Exercise data section start

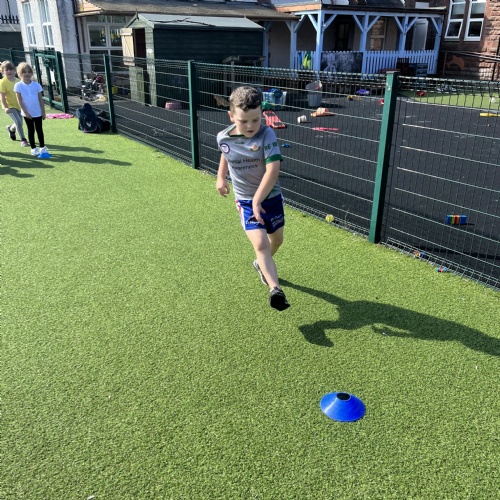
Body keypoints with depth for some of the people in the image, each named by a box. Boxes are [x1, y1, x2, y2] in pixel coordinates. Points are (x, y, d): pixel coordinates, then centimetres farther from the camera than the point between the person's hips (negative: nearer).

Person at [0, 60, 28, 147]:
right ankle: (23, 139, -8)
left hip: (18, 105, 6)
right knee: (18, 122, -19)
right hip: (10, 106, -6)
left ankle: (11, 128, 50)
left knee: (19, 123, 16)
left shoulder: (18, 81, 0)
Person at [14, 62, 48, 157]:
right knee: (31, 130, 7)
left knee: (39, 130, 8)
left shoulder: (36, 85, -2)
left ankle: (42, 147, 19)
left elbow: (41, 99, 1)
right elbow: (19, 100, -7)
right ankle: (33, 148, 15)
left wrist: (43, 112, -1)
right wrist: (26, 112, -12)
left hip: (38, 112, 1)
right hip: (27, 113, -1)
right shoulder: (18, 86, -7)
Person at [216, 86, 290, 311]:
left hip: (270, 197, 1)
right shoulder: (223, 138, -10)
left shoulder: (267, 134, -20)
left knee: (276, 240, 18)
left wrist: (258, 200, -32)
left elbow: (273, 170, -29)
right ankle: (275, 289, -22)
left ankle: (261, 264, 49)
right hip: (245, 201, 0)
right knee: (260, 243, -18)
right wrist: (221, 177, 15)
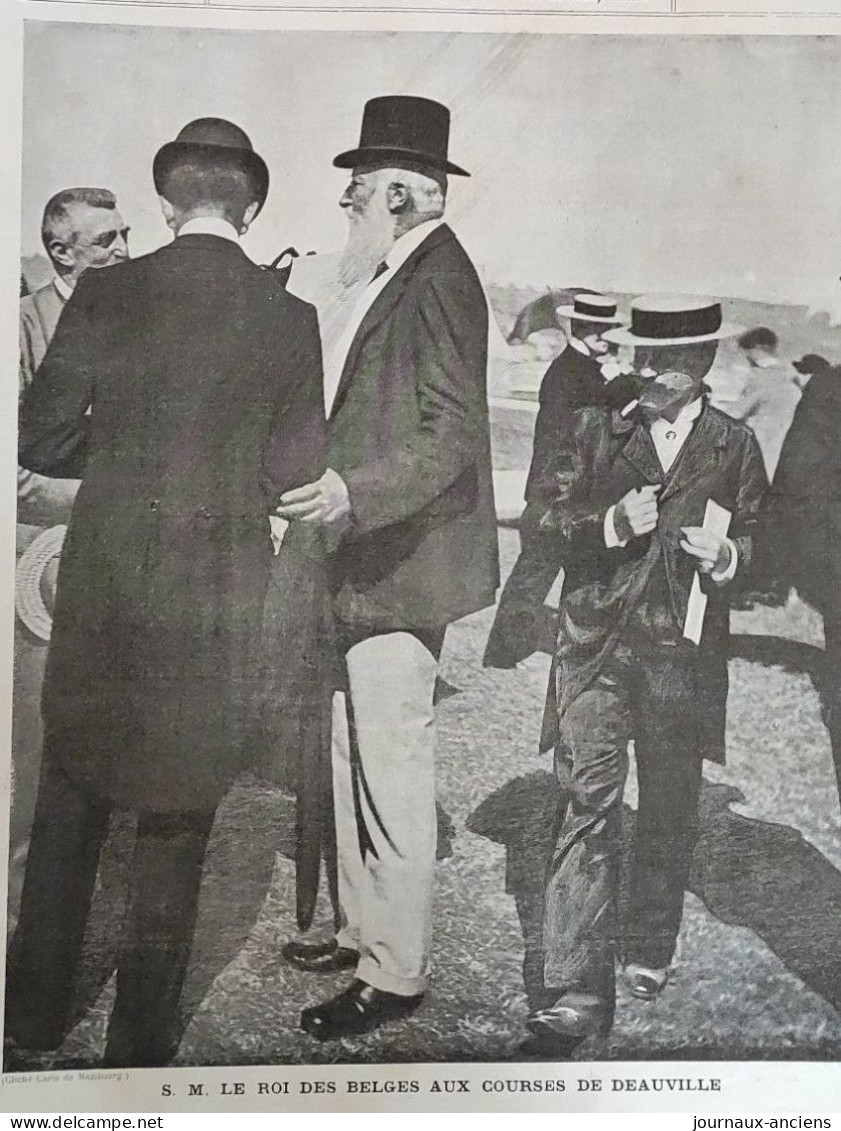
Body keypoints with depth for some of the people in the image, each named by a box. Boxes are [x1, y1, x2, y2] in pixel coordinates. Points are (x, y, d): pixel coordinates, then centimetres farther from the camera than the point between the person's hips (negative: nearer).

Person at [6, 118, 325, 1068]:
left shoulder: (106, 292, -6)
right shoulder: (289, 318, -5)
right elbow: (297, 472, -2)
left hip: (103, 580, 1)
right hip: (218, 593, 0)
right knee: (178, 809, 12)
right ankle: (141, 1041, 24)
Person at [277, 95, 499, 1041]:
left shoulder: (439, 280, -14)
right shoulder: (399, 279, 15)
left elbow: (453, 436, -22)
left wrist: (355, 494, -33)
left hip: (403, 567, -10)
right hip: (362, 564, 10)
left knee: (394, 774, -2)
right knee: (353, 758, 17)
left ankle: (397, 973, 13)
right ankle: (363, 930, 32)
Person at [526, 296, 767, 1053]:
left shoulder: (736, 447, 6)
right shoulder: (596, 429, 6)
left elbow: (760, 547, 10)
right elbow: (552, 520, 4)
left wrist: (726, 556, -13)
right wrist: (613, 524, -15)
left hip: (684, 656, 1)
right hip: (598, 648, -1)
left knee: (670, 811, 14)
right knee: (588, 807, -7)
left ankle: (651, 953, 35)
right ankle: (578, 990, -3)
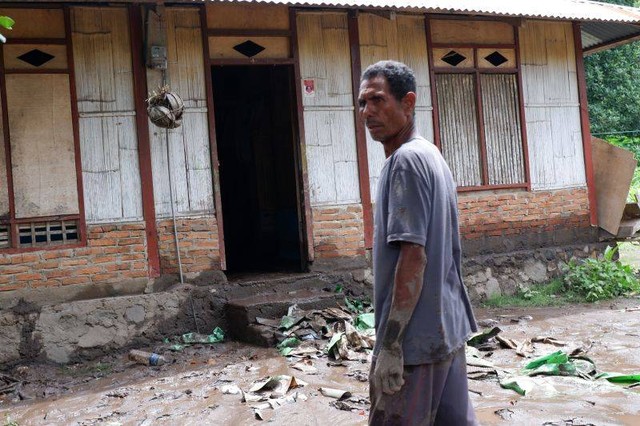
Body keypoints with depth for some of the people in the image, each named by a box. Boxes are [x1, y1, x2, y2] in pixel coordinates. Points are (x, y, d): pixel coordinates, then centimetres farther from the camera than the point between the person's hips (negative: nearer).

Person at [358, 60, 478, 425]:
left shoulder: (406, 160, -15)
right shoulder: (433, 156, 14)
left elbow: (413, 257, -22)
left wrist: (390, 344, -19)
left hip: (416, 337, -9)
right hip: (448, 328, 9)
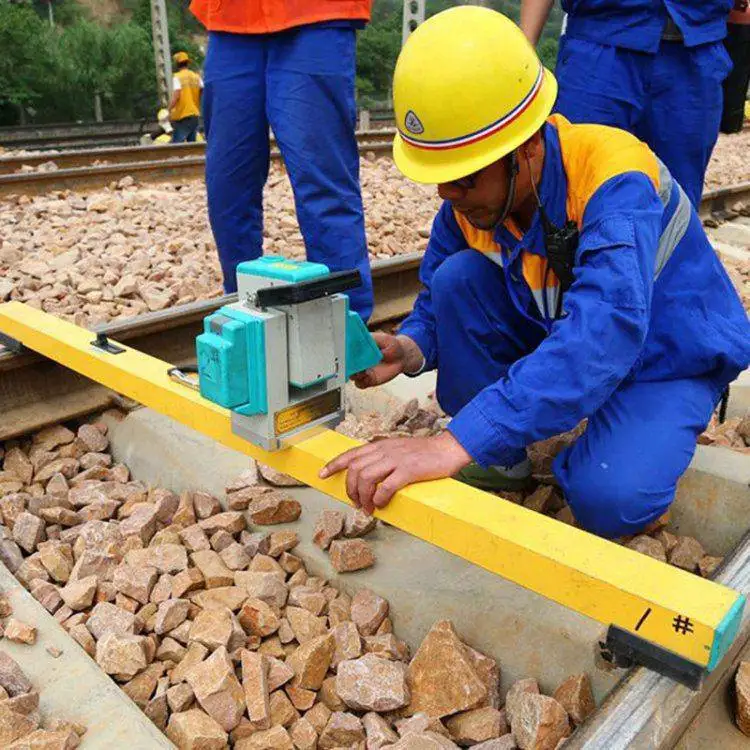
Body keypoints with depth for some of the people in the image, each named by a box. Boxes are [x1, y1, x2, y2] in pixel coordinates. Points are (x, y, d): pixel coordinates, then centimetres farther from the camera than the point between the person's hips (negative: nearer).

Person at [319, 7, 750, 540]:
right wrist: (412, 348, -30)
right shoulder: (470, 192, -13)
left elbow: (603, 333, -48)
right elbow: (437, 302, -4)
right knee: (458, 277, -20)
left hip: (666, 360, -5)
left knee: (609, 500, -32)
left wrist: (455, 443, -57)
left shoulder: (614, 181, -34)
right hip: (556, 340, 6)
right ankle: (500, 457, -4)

Exercise data section end
Exercise data section start

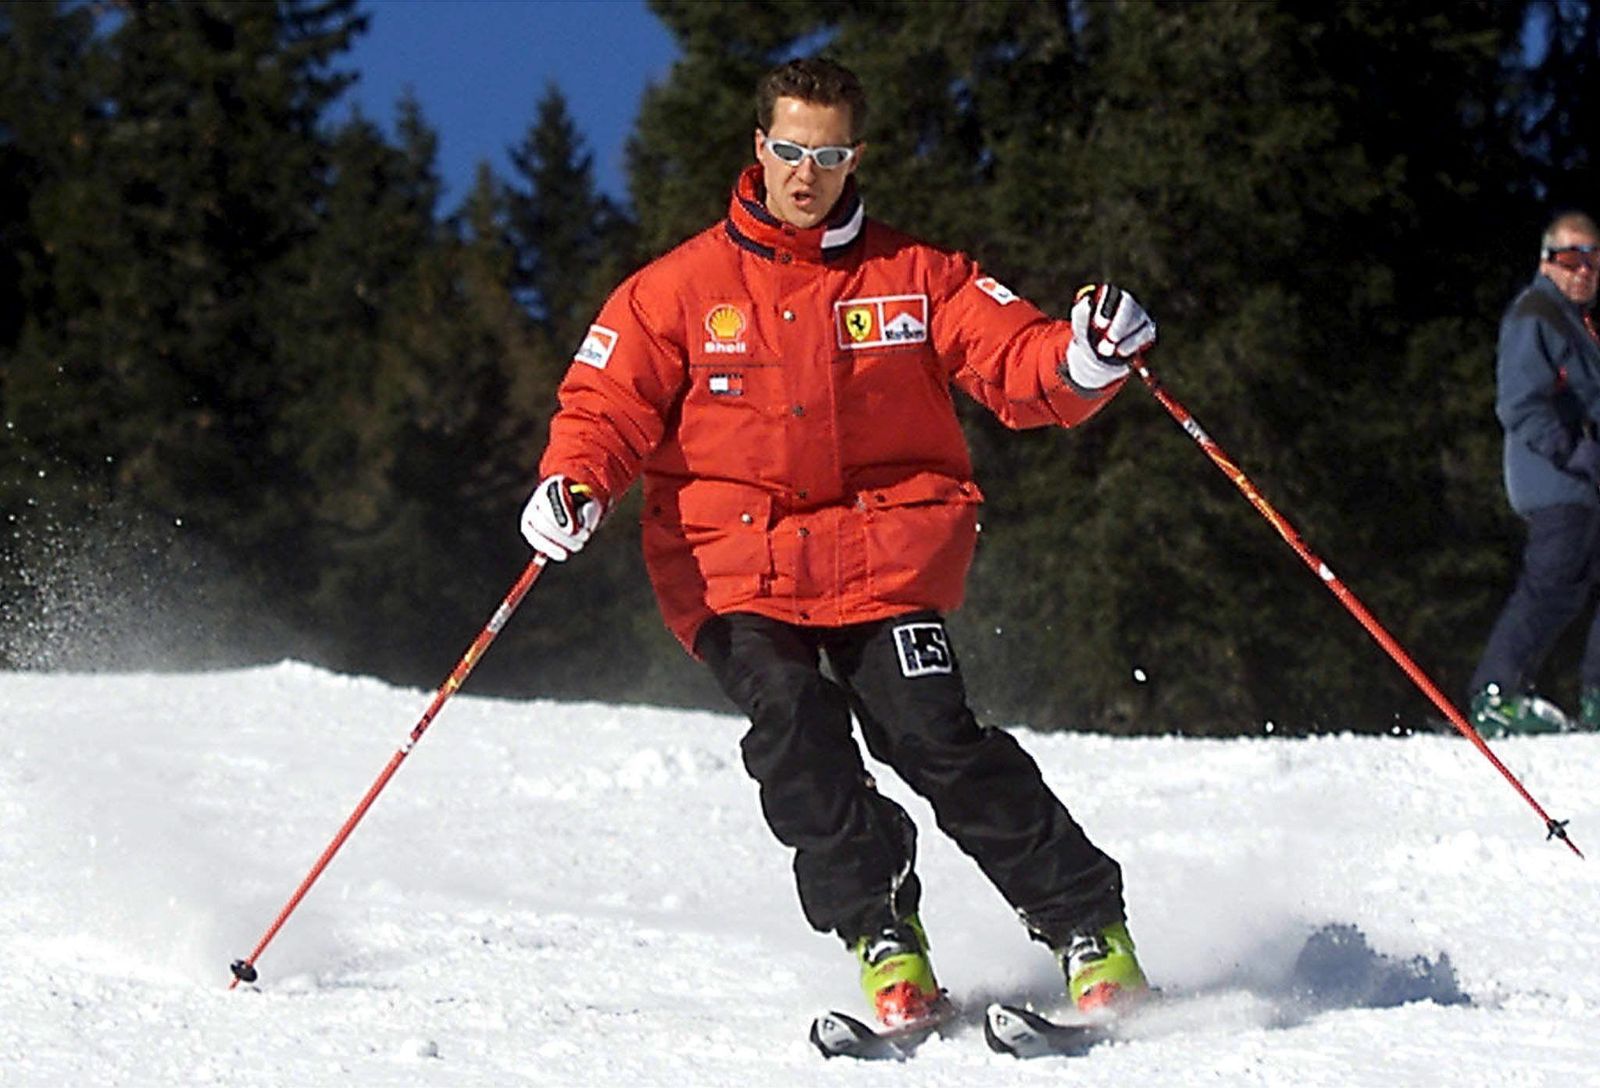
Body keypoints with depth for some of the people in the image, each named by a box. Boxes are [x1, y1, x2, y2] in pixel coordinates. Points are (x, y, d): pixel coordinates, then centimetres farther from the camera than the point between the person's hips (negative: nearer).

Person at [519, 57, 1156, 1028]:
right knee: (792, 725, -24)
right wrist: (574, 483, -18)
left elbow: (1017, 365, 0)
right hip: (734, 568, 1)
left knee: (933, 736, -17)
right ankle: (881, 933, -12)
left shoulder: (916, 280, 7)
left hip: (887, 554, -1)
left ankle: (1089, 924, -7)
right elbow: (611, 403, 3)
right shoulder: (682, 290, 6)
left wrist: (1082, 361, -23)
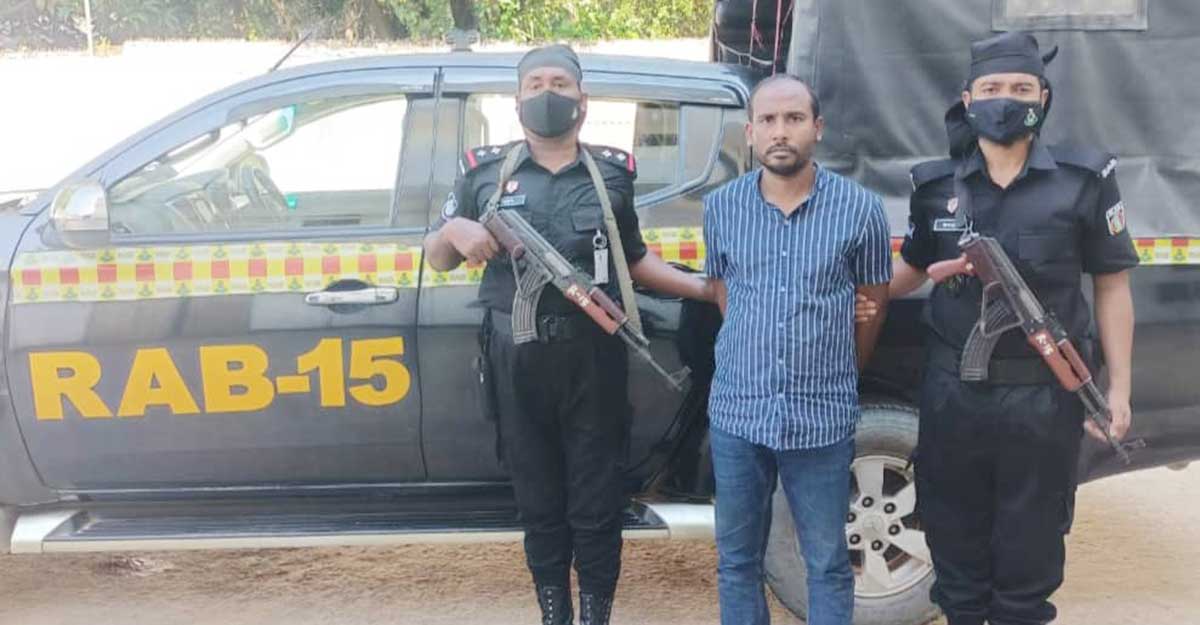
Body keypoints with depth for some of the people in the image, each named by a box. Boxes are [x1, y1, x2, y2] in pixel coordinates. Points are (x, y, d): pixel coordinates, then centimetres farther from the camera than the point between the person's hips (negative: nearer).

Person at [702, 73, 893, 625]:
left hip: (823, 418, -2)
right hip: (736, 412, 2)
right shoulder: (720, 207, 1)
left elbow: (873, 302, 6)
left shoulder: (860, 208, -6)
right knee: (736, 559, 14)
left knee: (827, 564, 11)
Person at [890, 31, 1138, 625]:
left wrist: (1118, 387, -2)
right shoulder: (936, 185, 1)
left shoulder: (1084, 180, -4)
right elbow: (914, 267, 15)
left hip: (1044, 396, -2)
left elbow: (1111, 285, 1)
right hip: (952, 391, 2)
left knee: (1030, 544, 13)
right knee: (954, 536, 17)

Exercise data section end
Exercise data section start

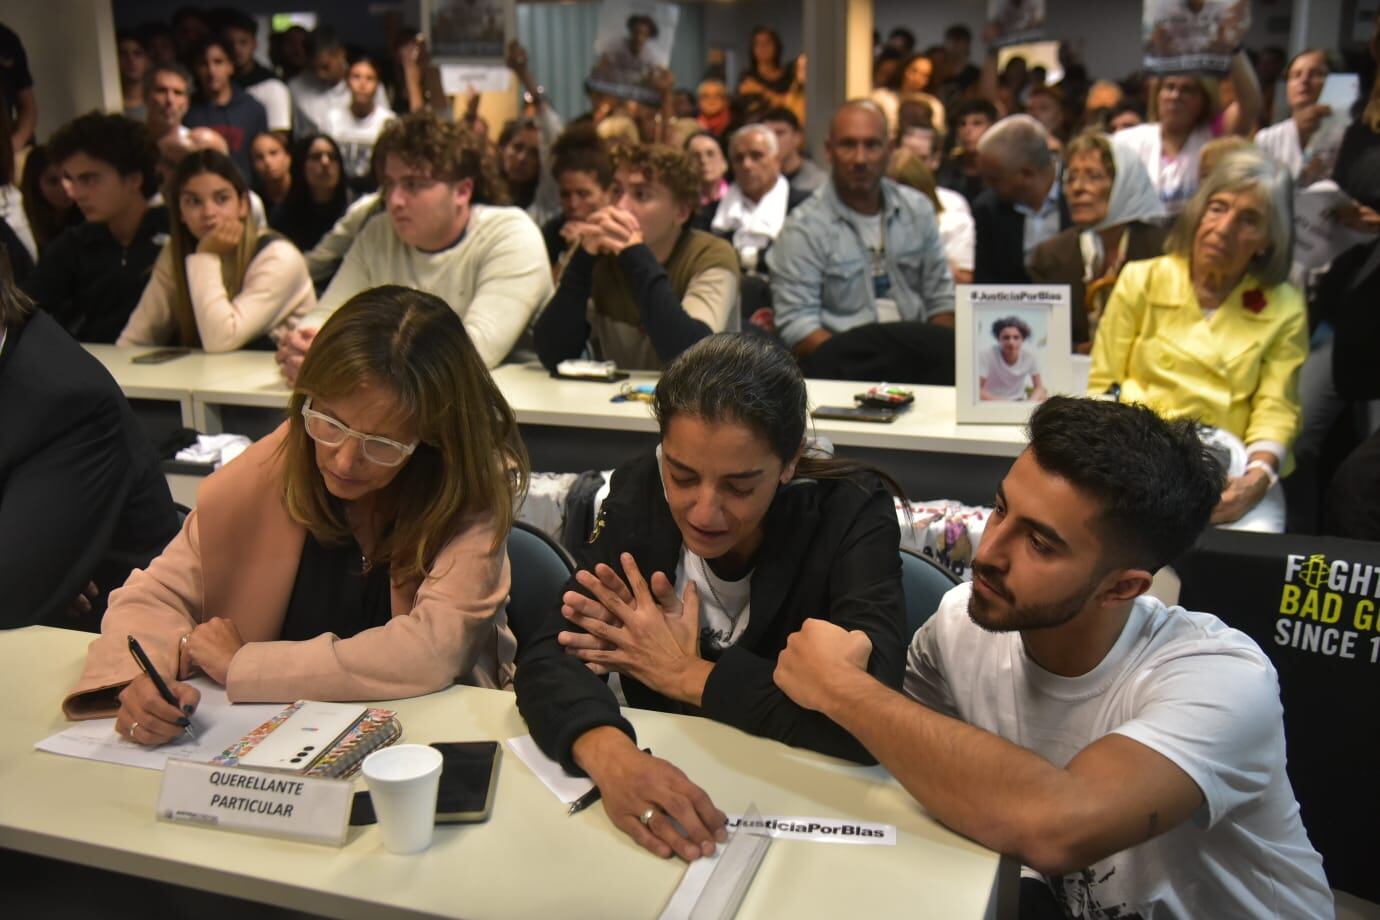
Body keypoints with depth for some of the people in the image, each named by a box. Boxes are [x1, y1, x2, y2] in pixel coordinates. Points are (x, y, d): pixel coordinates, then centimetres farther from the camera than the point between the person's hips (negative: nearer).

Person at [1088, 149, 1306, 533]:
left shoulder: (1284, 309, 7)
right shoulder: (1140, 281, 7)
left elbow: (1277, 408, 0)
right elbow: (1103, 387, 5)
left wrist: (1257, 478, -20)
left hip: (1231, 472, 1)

Exercise data section end

Copy exactly the part of the material above that opens with the line containing "left knee: (933, 736, -17)" and closes with the line containing "right knee: (954, 536, 17)", ends included. Drop the images.

left knee: (933, 736, -17)
right ankle: (881, 933, -12)
left shoulder: (916, 280, 7)
left hip: (887, 554, -1)
left ankle: (1089, 924, -7)
right elbow: (611, 403, 3)
right shoulder: (682, 290, 6)
left wrist: (1082, 361, -23)
Body keypoints with depth for some of the people in the image, each named by a box. Boxes are [x1, y1, x2, y2] in pixel coordinates. Points are (x, y, d): pixel coordinates, then centimetres farther from the camera than the point between the person's hips (negative: nearer).

Person at [702, 73, 893, 625]:
left hip: (823, 418, -2)
right hip: (736, 412, 2)
right shoulder: (720, 207, 1)
left elbow: (873, 302, 6)
left shoulder: (860, 208, -6)
right knee: (736, 559, 14)
left knee: (827, 564, 11)
Person at [890, 31, 1138, 625]:
left wrist: (1118, 387, -2)
right shoulder: (936, 185, 1)
left shoulder: (1084, 180, -4)
right elbow: (914, 267, 15)
left hip: (1044, 396, -2)
left elbow: (1111, 285, 1)
right hip: (952, 391, 2)
left knee: (1030, 544, 13)
right knee: (954, 536, 17)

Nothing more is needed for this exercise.